Required work ::
Reproduce the listing from its first line through the line containing "include an unsubscribe", substituting "updates" for "newsletters" and leaving everything else unchanged.

Saved data entries

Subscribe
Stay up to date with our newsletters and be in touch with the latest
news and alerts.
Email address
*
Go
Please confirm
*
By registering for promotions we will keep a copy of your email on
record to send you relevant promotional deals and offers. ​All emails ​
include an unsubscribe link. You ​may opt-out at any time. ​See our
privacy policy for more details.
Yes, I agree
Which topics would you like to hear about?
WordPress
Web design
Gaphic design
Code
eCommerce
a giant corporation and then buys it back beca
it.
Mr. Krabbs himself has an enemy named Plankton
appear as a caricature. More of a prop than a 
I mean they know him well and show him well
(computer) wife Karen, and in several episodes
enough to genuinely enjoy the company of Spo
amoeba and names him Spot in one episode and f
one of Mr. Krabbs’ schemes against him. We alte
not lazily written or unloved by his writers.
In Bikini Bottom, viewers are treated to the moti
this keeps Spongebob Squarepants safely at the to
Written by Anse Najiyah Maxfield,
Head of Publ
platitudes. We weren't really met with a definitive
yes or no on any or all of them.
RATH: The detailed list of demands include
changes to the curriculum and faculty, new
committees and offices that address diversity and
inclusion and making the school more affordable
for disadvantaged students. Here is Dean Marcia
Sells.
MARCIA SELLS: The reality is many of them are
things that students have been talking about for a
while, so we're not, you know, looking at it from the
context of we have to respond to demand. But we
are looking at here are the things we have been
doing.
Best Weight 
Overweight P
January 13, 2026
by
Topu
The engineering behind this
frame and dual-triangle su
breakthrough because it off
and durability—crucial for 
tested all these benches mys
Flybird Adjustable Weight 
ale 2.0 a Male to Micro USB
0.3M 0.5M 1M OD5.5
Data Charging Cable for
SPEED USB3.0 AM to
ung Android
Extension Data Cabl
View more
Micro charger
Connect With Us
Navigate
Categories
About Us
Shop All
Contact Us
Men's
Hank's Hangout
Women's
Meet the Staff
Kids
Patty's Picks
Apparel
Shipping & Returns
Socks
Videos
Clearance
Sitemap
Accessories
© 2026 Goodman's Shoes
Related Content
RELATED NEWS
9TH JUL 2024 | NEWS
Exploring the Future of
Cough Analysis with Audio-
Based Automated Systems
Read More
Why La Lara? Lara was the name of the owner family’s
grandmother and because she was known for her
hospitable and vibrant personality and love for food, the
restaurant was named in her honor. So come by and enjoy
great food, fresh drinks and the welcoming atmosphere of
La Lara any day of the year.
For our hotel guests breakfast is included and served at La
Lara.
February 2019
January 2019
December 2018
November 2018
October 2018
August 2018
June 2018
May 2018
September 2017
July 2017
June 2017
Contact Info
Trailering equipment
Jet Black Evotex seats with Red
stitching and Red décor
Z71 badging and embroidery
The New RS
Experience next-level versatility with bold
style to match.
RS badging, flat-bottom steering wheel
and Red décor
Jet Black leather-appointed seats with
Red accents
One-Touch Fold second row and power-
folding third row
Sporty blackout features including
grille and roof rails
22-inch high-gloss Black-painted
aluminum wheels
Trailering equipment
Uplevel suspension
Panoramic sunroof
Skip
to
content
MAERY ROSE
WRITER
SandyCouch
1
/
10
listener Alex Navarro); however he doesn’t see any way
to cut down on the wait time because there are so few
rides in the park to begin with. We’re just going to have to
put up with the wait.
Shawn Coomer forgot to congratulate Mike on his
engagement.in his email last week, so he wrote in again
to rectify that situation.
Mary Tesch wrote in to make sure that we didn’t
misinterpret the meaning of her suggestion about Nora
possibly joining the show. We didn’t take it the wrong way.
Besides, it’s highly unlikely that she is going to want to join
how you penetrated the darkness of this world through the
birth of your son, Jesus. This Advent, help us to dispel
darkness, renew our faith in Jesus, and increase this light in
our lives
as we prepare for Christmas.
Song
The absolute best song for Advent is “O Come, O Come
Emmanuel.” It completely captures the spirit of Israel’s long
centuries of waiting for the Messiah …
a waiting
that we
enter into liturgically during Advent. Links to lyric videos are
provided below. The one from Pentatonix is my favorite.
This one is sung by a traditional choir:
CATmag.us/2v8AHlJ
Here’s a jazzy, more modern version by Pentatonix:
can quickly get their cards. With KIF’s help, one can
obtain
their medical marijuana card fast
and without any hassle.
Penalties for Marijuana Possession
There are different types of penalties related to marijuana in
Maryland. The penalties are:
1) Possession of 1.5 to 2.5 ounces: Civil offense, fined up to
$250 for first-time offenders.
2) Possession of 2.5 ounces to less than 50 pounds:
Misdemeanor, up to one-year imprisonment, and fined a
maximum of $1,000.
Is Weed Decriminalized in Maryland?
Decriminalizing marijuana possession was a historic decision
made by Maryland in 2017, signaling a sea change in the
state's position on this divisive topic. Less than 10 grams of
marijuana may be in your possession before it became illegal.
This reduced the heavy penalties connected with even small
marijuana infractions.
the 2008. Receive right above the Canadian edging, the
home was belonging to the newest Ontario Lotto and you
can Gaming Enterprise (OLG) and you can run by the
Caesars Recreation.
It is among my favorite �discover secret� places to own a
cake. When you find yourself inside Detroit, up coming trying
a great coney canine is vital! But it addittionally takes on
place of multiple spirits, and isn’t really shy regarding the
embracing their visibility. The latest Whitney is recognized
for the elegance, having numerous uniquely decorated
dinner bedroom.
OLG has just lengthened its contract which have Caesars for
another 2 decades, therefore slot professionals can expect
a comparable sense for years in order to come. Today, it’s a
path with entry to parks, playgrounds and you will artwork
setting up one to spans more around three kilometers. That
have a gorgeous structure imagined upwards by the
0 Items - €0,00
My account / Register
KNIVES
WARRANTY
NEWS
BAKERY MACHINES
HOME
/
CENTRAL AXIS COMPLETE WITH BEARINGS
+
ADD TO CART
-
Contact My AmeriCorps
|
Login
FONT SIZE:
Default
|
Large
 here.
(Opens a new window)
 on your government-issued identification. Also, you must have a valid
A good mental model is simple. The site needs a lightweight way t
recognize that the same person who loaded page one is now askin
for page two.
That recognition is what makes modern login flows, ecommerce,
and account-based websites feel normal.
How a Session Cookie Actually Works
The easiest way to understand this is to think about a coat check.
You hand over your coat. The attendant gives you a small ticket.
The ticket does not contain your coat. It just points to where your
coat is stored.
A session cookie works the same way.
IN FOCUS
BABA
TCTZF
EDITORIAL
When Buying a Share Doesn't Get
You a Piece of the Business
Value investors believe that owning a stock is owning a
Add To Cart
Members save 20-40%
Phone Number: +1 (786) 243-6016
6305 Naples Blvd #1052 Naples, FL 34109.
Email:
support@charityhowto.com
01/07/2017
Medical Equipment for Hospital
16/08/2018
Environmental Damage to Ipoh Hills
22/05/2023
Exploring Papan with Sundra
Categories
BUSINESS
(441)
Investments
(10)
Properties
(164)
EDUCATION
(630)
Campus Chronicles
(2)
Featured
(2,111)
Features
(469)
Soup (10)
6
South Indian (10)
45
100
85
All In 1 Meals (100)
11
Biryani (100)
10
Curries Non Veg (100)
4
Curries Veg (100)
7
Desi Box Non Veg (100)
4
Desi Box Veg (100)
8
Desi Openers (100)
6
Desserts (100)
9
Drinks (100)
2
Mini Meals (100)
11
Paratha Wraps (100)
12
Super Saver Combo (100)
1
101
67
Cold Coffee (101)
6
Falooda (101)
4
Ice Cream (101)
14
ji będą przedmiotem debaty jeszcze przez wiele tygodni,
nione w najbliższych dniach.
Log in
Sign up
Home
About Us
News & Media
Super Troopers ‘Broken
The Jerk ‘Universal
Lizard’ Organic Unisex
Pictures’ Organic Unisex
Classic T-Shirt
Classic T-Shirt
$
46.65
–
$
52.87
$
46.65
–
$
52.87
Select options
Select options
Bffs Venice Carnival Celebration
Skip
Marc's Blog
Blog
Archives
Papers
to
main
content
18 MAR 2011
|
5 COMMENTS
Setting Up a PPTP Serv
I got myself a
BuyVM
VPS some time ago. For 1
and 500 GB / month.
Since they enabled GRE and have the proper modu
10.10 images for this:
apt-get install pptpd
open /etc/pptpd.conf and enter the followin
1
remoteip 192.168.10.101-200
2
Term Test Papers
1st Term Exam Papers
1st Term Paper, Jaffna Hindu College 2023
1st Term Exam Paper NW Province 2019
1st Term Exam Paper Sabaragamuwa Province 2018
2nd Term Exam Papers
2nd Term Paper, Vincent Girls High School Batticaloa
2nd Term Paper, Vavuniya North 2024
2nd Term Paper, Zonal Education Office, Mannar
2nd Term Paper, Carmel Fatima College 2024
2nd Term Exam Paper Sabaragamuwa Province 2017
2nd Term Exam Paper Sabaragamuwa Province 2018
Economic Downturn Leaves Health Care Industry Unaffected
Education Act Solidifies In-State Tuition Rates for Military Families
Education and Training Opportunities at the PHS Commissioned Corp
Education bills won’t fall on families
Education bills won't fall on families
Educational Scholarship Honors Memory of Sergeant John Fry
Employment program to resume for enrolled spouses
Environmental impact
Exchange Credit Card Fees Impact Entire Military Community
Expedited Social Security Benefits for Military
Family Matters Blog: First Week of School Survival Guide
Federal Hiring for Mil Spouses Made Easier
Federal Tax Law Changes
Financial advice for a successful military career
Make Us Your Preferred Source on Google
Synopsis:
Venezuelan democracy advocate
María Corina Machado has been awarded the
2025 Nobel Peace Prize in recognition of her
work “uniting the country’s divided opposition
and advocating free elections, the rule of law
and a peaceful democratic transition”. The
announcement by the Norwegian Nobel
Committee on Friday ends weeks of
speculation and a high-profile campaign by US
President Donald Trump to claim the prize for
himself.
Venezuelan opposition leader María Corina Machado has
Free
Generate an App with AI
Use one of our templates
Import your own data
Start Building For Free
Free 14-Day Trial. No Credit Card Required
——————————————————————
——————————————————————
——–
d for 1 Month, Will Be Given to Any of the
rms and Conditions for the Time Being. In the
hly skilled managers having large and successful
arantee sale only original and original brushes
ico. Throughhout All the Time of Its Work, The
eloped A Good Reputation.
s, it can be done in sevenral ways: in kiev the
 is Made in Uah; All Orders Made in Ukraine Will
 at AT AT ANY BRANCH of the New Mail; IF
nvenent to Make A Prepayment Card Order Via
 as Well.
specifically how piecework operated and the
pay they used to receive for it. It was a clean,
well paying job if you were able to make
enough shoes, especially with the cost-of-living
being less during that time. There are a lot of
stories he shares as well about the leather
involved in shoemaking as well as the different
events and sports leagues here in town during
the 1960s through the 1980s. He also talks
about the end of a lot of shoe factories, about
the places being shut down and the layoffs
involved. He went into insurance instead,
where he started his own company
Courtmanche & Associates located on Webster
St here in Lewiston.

Reply to the task ::
Subscribe
Stay up to date with our updates and be in touch with the latest
news and alerts.
Email address
*
Go
Please confirm
*
By registering for promotions we will keep a copy of your email on
record to send you relevant promotional deals and offers. ​All emails ​
include an unsubscribe link. You ​may opt-out at any time. ​See our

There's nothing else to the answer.